A few weeks ago I featured an interview I did with one of my English professors.
I wanted to continue my bravery, but was also genuinely curious about other teaching styles in other disciplines at the University.
So I asked my friends for teaching recommendations and found myself in the office of Professor Bryan Karney, the Associate Dean of the Faculty of Applied Science and Engineering.
maintaining a calm and professional facade whilst inwardly sweating.
When asked how he decides what content to cover from year to year, he mentioned four factors he always takes into consideration:
- The students are constantly changing
- The Professor (himself) is constantly changing
- The field of application is changing
- The understanding of educational processes keeps changing.

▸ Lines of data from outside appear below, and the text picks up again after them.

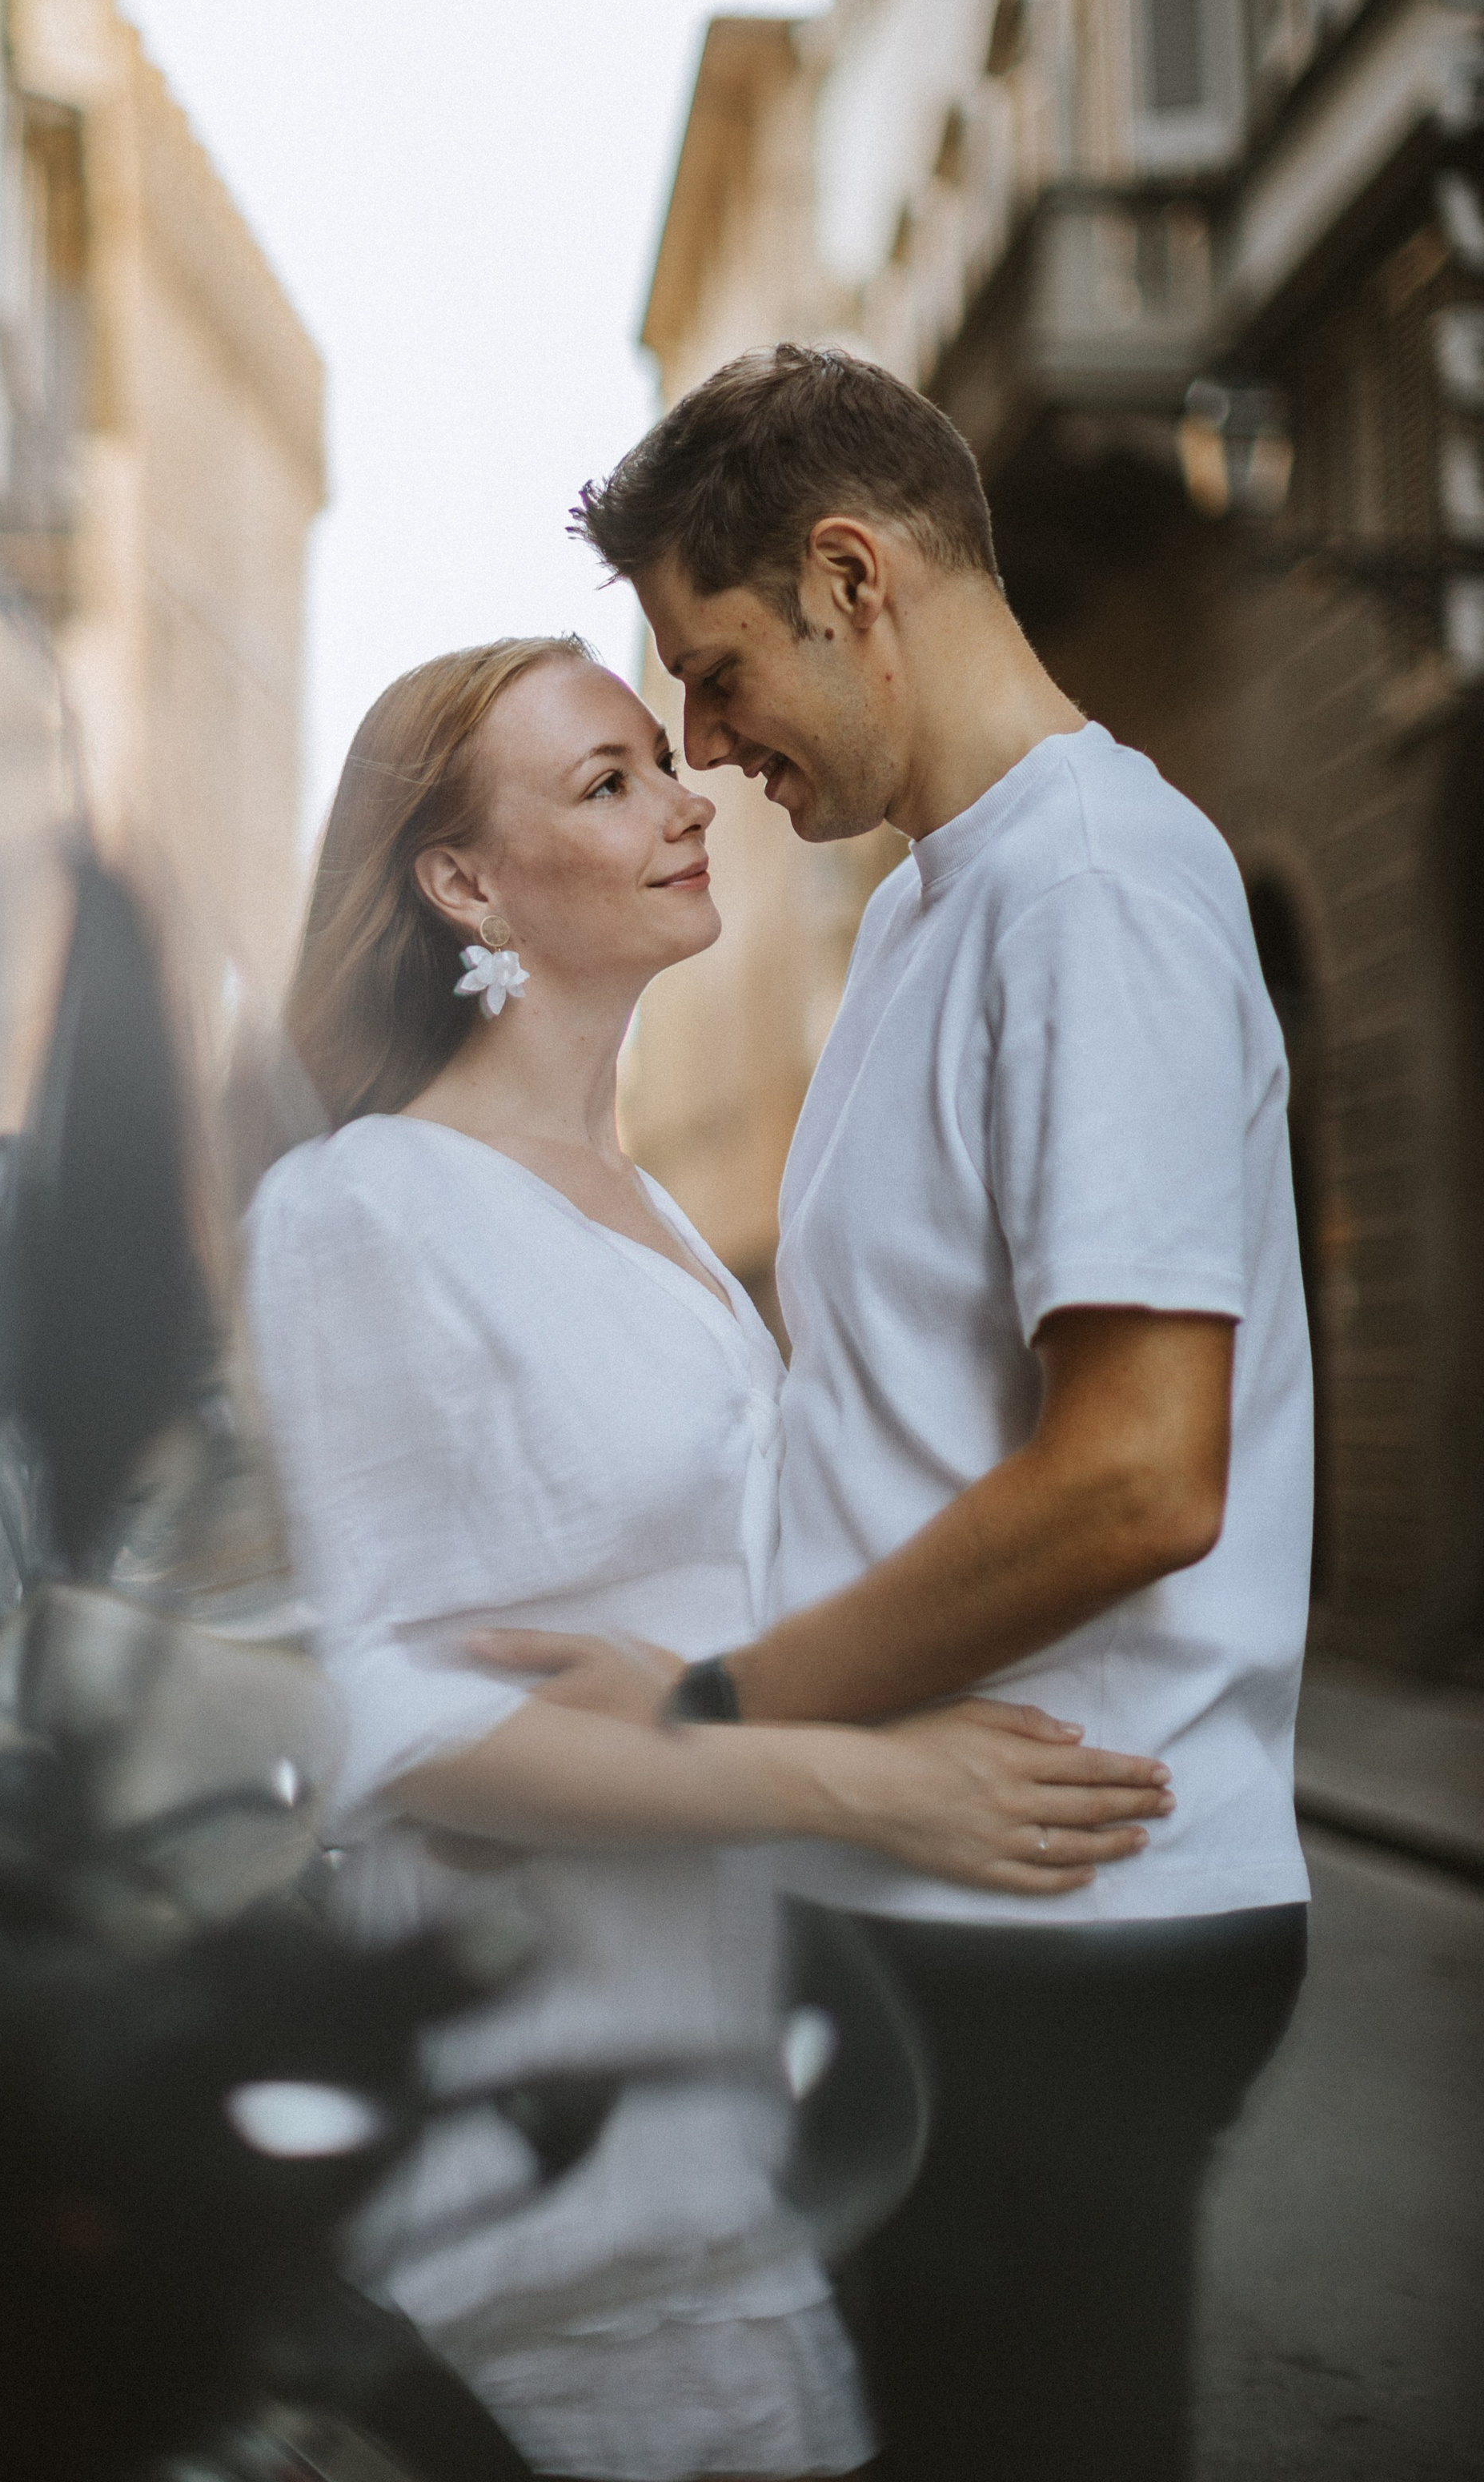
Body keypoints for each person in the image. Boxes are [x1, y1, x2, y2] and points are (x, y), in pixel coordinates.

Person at [479, 346, 1313, 2482]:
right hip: (939, 1904)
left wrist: (721, 1708)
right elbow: (892, 1427)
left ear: (853, 577)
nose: (696, 742)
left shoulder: (1092, 888)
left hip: (1068, 1919)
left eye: (714, 662)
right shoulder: (937, 905)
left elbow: (1138, 1474)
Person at [243, 633, 1174, 2482]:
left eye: (659, 766)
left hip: (731, 2130)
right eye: (603, 783)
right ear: (461, 882)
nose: (684, 803)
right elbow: (401, 1727)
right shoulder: (361, 1206)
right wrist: (857, 1789)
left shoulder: (653, 1210)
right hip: (547, 2170)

I found this to be an extremely useful insight for myself as a student. If I were to look at my learning from these different angles, I would probably recognize more connections between what I study, how I study, who I study and why I study.
As a Professor, Karney situates learning within the context of student-teacher relationships and how both sides are connected to ever-changing social environments beyond the class. He therefore adjusts his courses as each year changes. As students, if we situate our learning similarly, there would be a much stronger relevance between class content and our social engagements outside the classroom.

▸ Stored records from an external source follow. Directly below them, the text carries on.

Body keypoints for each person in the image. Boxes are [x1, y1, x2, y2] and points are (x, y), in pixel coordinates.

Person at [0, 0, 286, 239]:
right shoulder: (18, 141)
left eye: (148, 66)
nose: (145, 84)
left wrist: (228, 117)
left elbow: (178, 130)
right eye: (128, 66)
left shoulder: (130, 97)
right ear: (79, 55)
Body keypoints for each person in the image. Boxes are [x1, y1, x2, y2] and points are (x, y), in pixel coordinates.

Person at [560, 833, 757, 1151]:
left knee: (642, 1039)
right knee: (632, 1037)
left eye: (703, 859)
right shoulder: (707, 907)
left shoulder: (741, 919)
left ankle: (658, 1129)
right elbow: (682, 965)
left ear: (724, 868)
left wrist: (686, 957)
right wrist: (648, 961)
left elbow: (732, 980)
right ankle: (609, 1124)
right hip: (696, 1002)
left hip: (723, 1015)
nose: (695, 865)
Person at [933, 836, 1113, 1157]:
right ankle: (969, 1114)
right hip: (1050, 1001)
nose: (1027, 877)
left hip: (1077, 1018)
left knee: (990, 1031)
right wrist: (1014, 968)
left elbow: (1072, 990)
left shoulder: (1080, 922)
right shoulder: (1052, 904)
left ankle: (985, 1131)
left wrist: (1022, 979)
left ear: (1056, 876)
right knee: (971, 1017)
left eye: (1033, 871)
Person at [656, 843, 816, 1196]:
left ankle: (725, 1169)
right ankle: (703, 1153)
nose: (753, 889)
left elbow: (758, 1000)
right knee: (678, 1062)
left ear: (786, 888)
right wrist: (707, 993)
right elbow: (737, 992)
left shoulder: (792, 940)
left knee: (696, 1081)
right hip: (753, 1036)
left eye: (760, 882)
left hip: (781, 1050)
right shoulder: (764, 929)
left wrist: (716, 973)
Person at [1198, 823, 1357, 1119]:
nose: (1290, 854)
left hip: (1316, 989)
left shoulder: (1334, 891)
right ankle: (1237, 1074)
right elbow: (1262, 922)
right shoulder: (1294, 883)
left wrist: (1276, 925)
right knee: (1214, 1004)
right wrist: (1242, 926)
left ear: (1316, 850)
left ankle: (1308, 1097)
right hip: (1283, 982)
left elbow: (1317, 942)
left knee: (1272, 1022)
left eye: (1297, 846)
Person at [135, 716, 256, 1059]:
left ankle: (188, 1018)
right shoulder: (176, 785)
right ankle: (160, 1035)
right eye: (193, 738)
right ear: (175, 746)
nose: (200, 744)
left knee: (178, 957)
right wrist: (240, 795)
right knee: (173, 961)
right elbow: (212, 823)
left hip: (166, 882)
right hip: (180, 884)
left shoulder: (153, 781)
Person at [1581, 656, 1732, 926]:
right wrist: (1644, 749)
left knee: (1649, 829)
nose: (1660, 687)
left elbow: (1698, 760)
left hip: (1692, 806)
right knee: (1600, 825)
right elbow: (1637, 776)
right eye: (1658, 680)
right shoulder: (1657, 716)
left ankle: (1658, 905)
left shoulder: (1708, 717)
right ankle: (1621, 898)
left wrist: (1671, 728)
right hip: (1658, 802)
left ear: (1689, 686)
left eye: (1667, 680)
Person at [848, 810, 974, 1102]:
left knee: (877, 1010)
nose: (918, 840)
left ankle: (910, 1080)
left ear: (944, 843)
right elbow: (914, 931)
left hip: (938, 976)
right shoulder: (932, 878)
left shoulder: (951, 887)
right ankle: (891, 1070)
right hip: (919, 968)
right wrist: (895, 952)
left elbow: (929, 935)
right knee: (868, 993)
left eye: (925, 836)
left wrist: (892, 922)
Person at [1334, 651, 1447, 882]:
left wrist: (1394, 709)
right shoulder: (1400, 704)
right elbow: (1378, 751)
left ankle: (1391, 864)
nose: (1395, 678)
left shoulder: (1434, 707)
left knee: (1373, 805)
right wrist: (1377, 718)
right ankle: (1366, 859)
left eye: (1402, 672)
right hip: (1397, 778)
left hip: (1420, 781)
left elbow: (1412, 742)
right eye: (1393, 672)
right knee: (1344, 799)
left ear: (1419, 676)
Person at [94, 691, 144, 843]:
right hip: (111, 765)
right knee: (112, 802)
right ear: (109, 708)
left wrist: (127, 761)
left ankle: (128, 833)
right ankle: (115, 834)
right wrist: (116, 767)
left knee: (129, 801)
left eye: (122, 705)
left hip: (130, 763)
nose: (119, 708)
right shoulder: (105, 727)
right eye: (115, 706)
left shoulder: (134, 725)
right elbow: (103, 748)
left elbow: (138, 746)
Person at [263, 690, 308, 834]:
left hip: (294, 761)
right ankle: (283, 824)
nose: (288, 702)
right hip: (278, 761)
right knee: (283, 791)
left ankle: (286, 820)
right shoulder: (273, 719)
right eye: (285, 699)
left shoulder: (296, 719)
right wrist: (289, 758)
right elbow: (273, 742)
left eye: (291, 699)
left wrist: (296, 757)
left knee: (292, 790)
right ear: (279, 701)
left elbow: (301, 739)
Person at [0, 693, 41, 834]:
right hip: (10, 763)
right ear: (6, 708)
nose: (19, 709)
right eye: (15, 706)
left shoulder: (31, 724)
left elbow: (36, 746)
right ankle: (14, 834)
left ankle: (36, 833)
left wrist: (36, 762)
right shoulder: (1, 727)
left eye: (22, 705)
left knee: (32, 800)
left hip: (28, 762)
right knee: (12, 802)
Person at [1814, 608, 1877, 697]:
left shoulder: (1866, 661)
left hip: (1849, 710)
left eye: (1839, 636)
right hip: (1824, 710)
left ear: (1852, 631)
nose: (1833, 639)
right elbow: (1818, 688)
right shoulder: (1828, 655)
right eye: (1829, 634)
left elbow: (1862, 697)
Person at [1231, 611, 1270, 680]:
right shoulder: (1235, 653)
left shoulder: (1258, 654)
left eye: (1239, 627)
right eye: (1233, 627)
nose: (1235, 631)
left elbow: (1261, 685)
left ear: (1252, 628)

this tree is relevant to my course because my textbooks come from it.
He stressed in particular that technological evolution makes it impossible to always teach using the latest technology, instead he was more interested in fostering the habit of life long learning. In this way, students would be equipped to learn and handle technology on their own initiatives.
Fostering life long learning means critical thinking skills, as ownership and engagement with the material is what generates real change, and what really rewards students. Karney explained that the upper year seminar classes he teaches demand a stronger sense of student accountability for their own thinking for this reason.
When I asked how students could perform better in his courses, he reiterated what he’d been saying all along: develop the capacity to read and process material, engage with and understand its implications, take initiative and be responsible for it.
I enjoyed this phrasing, because it reveals how a Professor’s specialization informs his approach to education.
In my earlier interview with Prof. Warley, he explained education through terminology he was comfortable with – the idea of pursuing truth and understanding critical thinking as a form of close reading. Prof. Karney on the other hand, talked about data, materials and concepts; he also stressed mastering principles as a necessary foundation for creative initiatives. As an Engineer, these terms framed the teaching and learning process for him.
My favourite answer in the interview came unexpectedly by asking how he evaluated his own courses.
He answered: body language, eye contact, amount of texting, noise level, type of questions, and attendance. He also revealed that if students performed poorly on exams, it meant they hadn’t picked up on the material and he’d rethink the course.
Interviewing Prof. Karney showed me teaching that comes from a deeper engagement with environment whether it be the physical space of the classroom, or the social space of his field. This is very much a part of what he is trying to teach and model for his students.
That is life long learning I’d like to take with me too.